The cells in our bodies are constantly being replaced naturally. Like the Ship of Theseus, am I still me? I feel like it’s the same me but with inevitable deteriorating physical capabilities as I age. I hope I retain my mental acuity, but there may come a point where I don’t recognize others or even myself. We consider aging a natural course of events although we don’t know exactly why our bodies have a clock that winds down towards eventual death. But thanks to doctors, scientists, engineers and inventors, there are artificial replacements for the wear-and-tear.
Which body parts can be replaced and what can they be replaced with? This is the question prompting Mary Roach’s latest book, Replaceable You. I’ve enjoyed several other books by Roach, who deftly combines humor, fearlessness, all while she teaches you some very interesting facts about the limitations of being humans and possibly how to get around them. She also somehow gains entry into surprising places and manages to get people to divulge interesting information that is unexpected. With words, she also capably paints a picture of the sights, sounds, and smells of wherever she happens to be.
Today’s blog post is on Chapter 8, “Joint Ventures”, subtitled “woodworking without wood”. As a reader, I feel I’m transported by Mary’s Adventures. To give you a taste of her writing, here’s how the chapter begins: “The third hip replacement of the morning looks very much like the second and first. The patient and the whole operating table are covered with surgical drapes, resembling not so much a person having surgery as a small vehicle under a tarp. A surgeon stands alongside, holding a metal instrument in a hole in the patient’s side. The hole – the incision – is held open by a circular plastic retractor the size of an automobile gas cap. From where I stand, six feet back, this is all I can see. Hip replacement has the visual drama of a visit to a Chevron station.”

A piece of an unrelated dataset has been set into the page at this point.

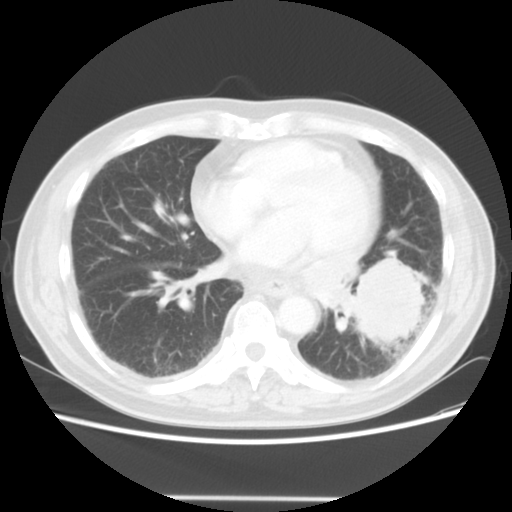
Chest CT, one axial slice. Slice 19 of 56 in the series (ordered by position). Reconstruction kernel STANDARD. 140 kVp. Lung window (W 1500 / L -600 HU). 5 mm slice thickness. 512 × 512 image matrix. Male patient, age 66 years. From the clinical record (not read from this slice): clinical TNM (as recorded): T4 N3 M0; histopathological grade: G3.
Annotated regions visible in this slice (rectangle marked by the reading radiologist):
- lung tumour (recorded histology: small cell carcinoma): box from (x=347, y=248) to (x=427, y=345) px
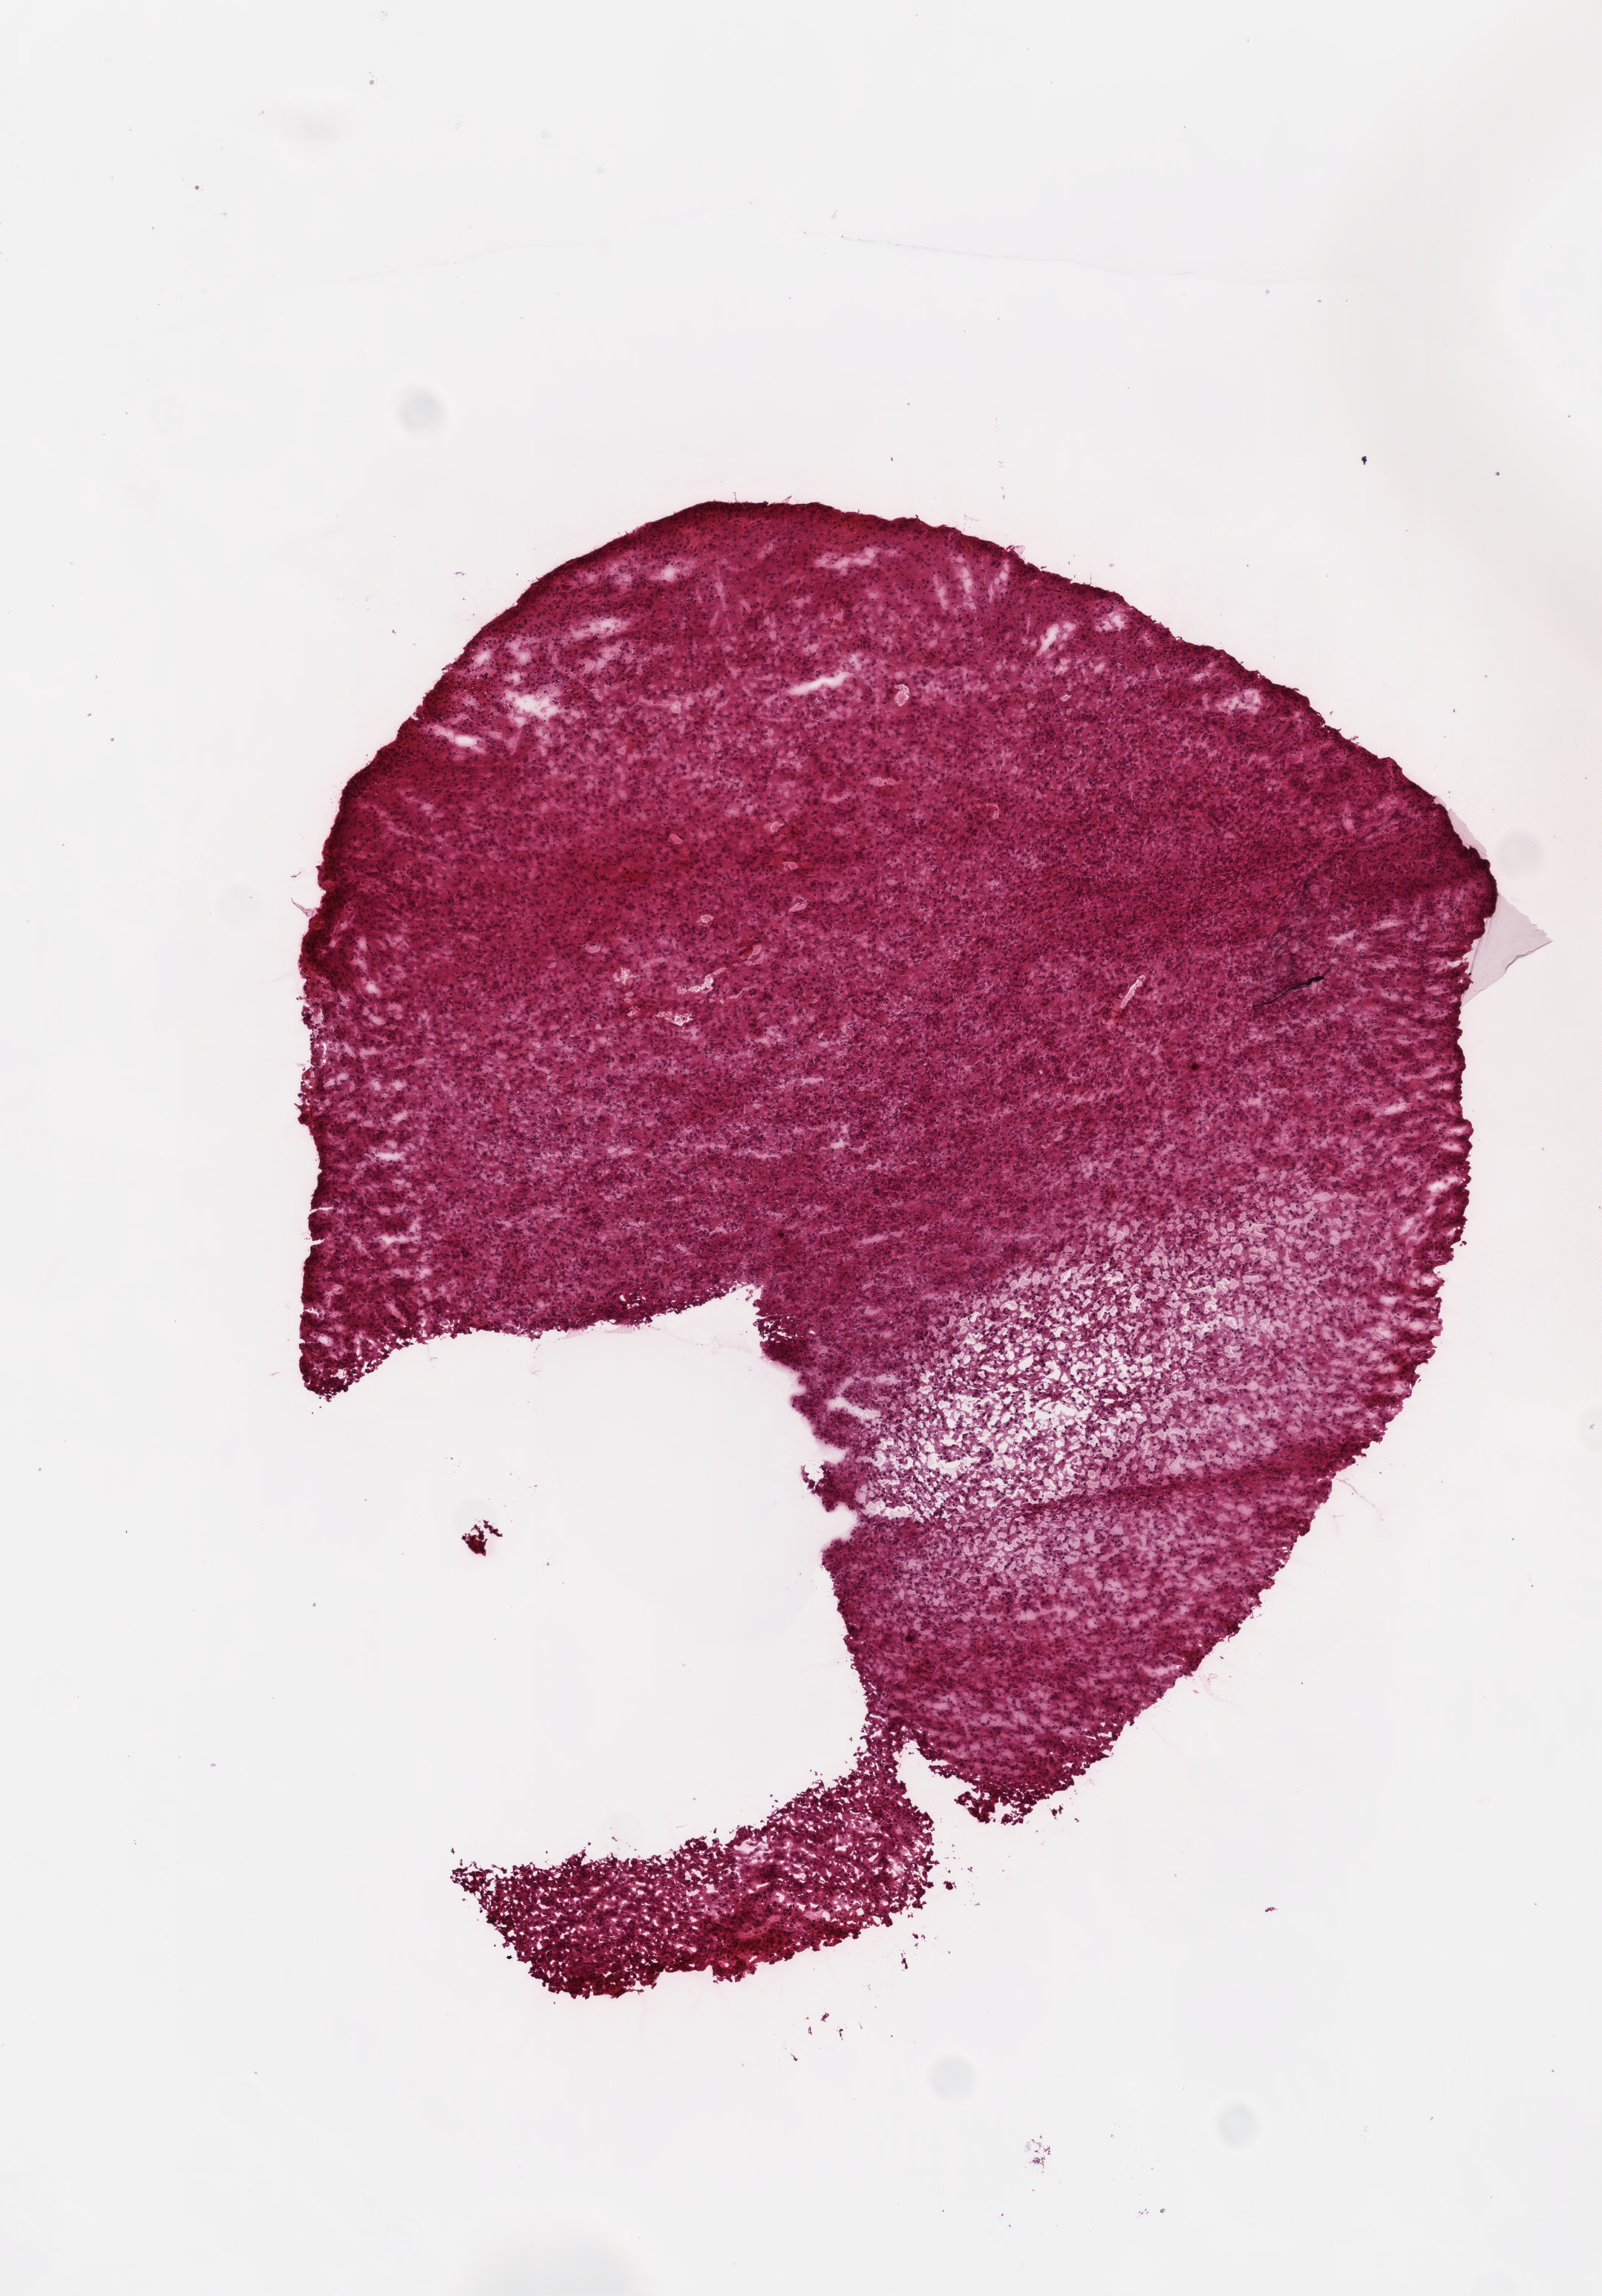
Whole-slide histology image, H&E, shown as a low-resolution overview of the whole scanned area (about 4.4 x 6.2 mm, slide scanned at 20x); frozen section; primary tumour sample from the brain. Patient: female, age at initial diagnosis 48 years. Composition of this section per pathologist review: tumour cells 100%, tumour nuclei 100%, normal cells 0%, stromal cells 0%, necrosis 0%.
- diagnosis: Glioblastoma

The next paragraph begins in an arresting way: “It’s the sounds that undo you. The whine of the bone saw as the surgeon cuts…” I’ll stop describing here, but you can bet that Roach makes plenty of comparisons to a woodworking shop. But there’s a major difference as Roach goes on to describe: “A (wood) cabinet has no immune system. It doesn’t throw up defenses against building materials it perceives as hostile invaders. It doesn’t die under siege from bacteria that gained a foothold on a piece of inlaid metal or plastic. In other words, the surgeon’s skill can take you only so far. It’s the material guys you’re depending on for a lasting, complication-free build.”
My aging mother has had both hips replaced in the last three years. I’m glad for the significant pain reduction that has resulted, and the efficiency of modern medicine. I don’t recall exactly what materials were used, but Roach takes me through the history of such joint replacement starting in 1938 when stainless steel was used for both stem and socket cup. Titanium and other alloys eventually replaced this, but metal-on-metal wear and tear can result in debris that leads to inflammation. Ceramics (metal-oxides) can reduce the wear but their underlying brittleness can be a problem in a high-impact situation. Teflon was used at some point, but there were problems; compact polyethylene has proved better. And so it goes in the evolution of materials. The challenge, as Roach notes, is that “you can’t know for certain how a material will perform or react until you put it into a patient and watch what happens for five, even ten, years. Yet the time required by the FDA to establish the safety of a new medical devices is often shorter.” Worse, there’s a “minor changes” loophole that can avoid clinical trials.
Ivory turns out to work surprisingly well. We know this from a surgeon in Burma who managed to persuade a local ivory carver to fashion “knob-topped stems to push inside people’s bones, where no one would even see them. It was like trying to hire Georgia O’Keeffe to paint the janitor’s closet.” No wonder most of the artisans turned him down. The surgeon performed hundreds of successful surgeries with only a two percent failure rate, which is an astoundingly successful rate, given this was in the mid-twentieth century. Part of why is the low infection rate with ivory even without antibiotics. There’s a tricky balance at play: Ivory is very smooth providing fewer nooks and crevices for bacteria to invade, but modern materials are also intentionally made porous to encourage bone growth. You want the bone to grow in before bacteria can proliferate. I also learned that an exception comes from dental implants because saliva and possibly our gum tissue seem to have natural antibiotics because the mouth is literally a cesspool. The stringent “clean” practices in joint replacement surgery have evolved significantly to reduce infection rates, and Roach gives credit to those who painstakingly tested different protocols.
I haven’t named any of the people Roach discusses as she sets up her joint-replacement learning adventure. That’s because Roach has some very funny bits about the name coincidences; you can get your hands on her book and read them laughing out loud for your own enjoyment. Her acknowledgements section is also hilarious, where she thanks all these people who said “yes” to her invading their workspaces and pestering them with questions. You might also want to know about all those other body parts you might want to replace and where we are with the technology. Let’s just say I was surprised at the very wide range of stuff discussed in Replaceable You. You might be surprised too!